[start]

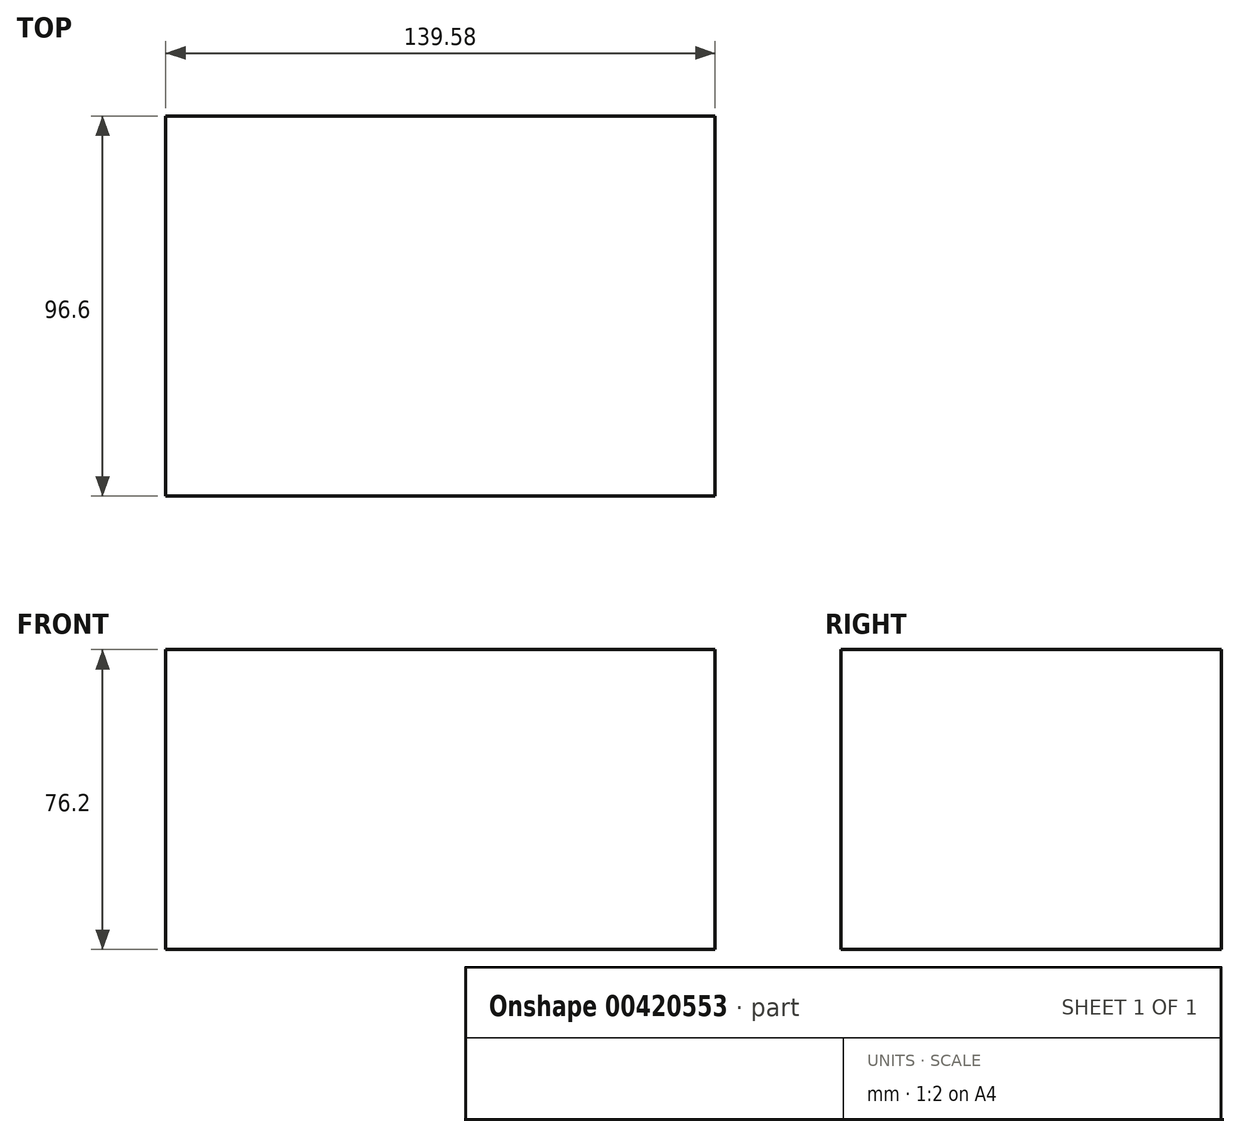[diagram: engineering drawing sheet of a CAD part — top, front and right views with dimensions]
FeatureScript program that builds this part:
annotation { "Feature Type Name" : "Feature", "Feature Type Description" : "" }
export const myFeature = defineFeature(function(context is Context, id is Id, definition is map)
    precondition{}
    {
        {
            var Q0;
            Q0=qCreatedBy(makeId("Top.planeOp"),FACE);
            var sketch = newSketch(context, id + "F0", { "sketchPlane" : qUnion([Q0])});
            skLineSegment(sketch, "E0.bottom", {"start": v(-69.79, -48.3) * mm, "end": v(69.79, -48.3) * mm});
            skLineSegment(sketch, "E0.top", {"start": v(-69.79, 48.3) * mm, "end": v(69.79, 48.3) * mm});
            skLineSegment(sketch, "E0.left", {"start": v(-69.79, -48.3) * mm, "end": v(-69.79, 48.3) * mm});
            skLineSegment(sketch, "E0.right", {"start": v(69.79, -48.3) * mm, "end": v(69.79, 48.3) * mm});
            skPoint(sketch, "E0.middle", {"position": v(0, 0) * mm});
            skLineSegment(sketch, "E1.bottom", {"start": v(-69.79, 48.3) * mm, "end": v(-28.17, 48.3) * mm});
            skLineSegment(sketch, "E1.top", {"start": v(-69.79, 74.87) * mm, "end": v(-28.17, 74.87) * mm});
            skLineSegment(sketch, "E1.left", {"start": v(-69.79, 48.3) * mm, "end": v(-69.79, 74.87) * mm});
            skLineSegment(sketch, "E1.right", {"start": v(-28.17, 48.3) * mm, "end": v(-28.17, 74.87) * mm});
            skSolve(sketch);
        }
        {
            var Q0;
            Q0=makeQuery(id+"F0.imprint","IMPRINT",FACE,{"disambiguationData":[TD([[makeQuery(id+"F0.imprint","IMPRINT",EDGE,{"derivedFrom":sQuery(id+"F0.wireOp",EDGE,"E0.bottom")}),1.0]])]});
            extrude(context, id + "F1", {"entities" : qUnion([Q0]), "depth" : 76.2 * mm});
        }
    });
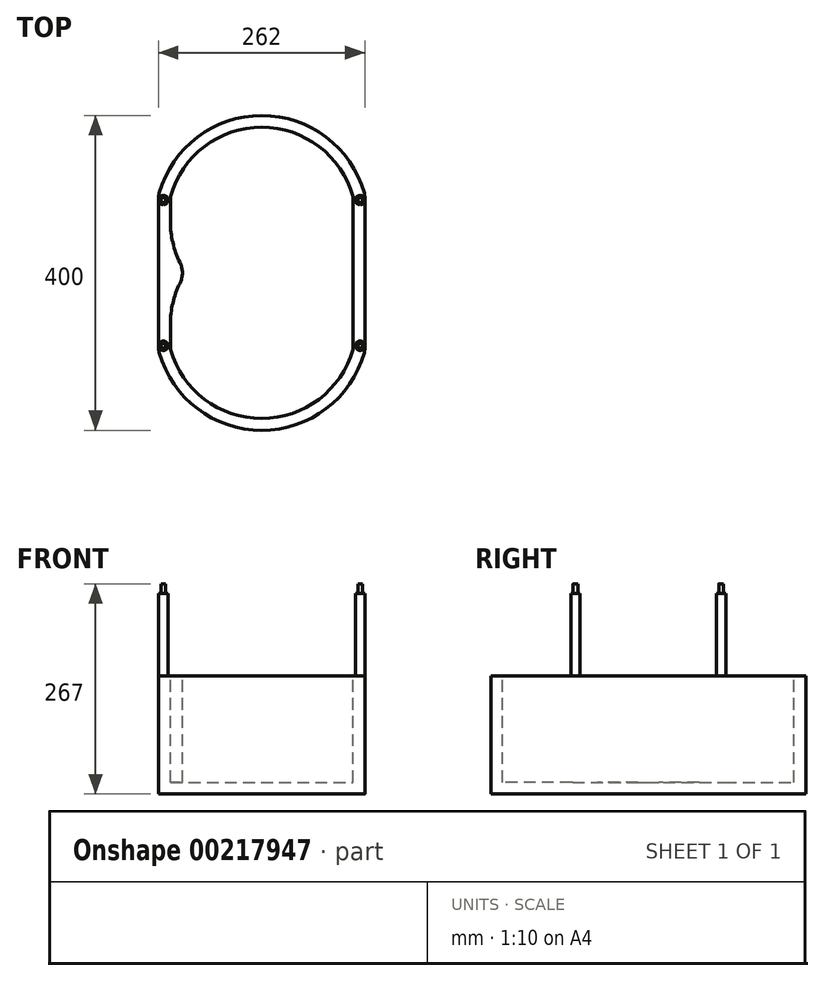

[end]

# WORK REQUIRED
Retype the records above character for character, leaving out the pictures.

# TASK RESPONSE
[diagram: engineering drawing sheet of a CAD part — top, front and right views with dimensions]
FeatureScript program that builds this part:
annotation { "Feature Type Name" : "Feature", "Feature Type Description" : "" }
export const myFeature = defineFeature(function(context is Context, id is Id, definition is map)
    precondition{}
    {
        {
            var Q0;
            Q0=qCreatedBy(makeId("Top.planeOp"),FACE);
            var sketch = newSketch(context, id + "F0", { "sketchPlane" : qUnion([Q0])});
            skLineSegment(sketch, "E0.bottom", {"start": v(-69.79, -48.3) * mm, "end": v(69.79, -48.3) * mm});
            skLineSegment(sketch, "E0.top", {"start": v(-69.79, 48.3) * mm, "end": v(69.79, 48.3) * mm});
            skLineSegment(sketch, "E0.left", {"start": v(-69.79, -48.3) * mm, "end": v(-69.79, 48.3) * mm});
            skLineSegment(sketch, "E0.right", {"start": v(69.79, -48.3) * mm, "end": v(69.79, 48.3) * mm});
            skPoint(sketch, "E0.middle", {"position": v(0, 0) * mm});
            skLineSegment(sketch, "E1.bottom", {"start": v(-69.79, 48.3) * mm, "end": v(-28.17, 48.3) * mm});
            skLineSegment(sketch, "E1.top", {"start": v(-69.79, 74.87) * mm, "end": v(-28.17, 74.87) * mm});
            skLineSegment(sketch, "E1.left", {"start": v(-69.79, 48.3) * mm, "end": v(-69.79, 74.87) * mm});
            skLineSegment(sketch, "E1.right", {"start": v(-28.17, 48.3) * mm, "end": v(-28.17, 74.87) * mm});
            skSolve(sketch);
        }
        {
            var Q0;
            Q0=makeQuery(id+"F0.imprint","IMPRINT",FACE,{"disambiguationData":[TD([[makeQuery(id+"F0.imprint","IMPRINT",EDGE,{"derivedFrom":sQuery(id+"F0.wireOp",EDGE,"E0.bottom")}),1.0]])]});
            extrude(context, id + "F1", {"entities" : qUnion([Q0]), "depth" : 76.2 * mm});
        }
    });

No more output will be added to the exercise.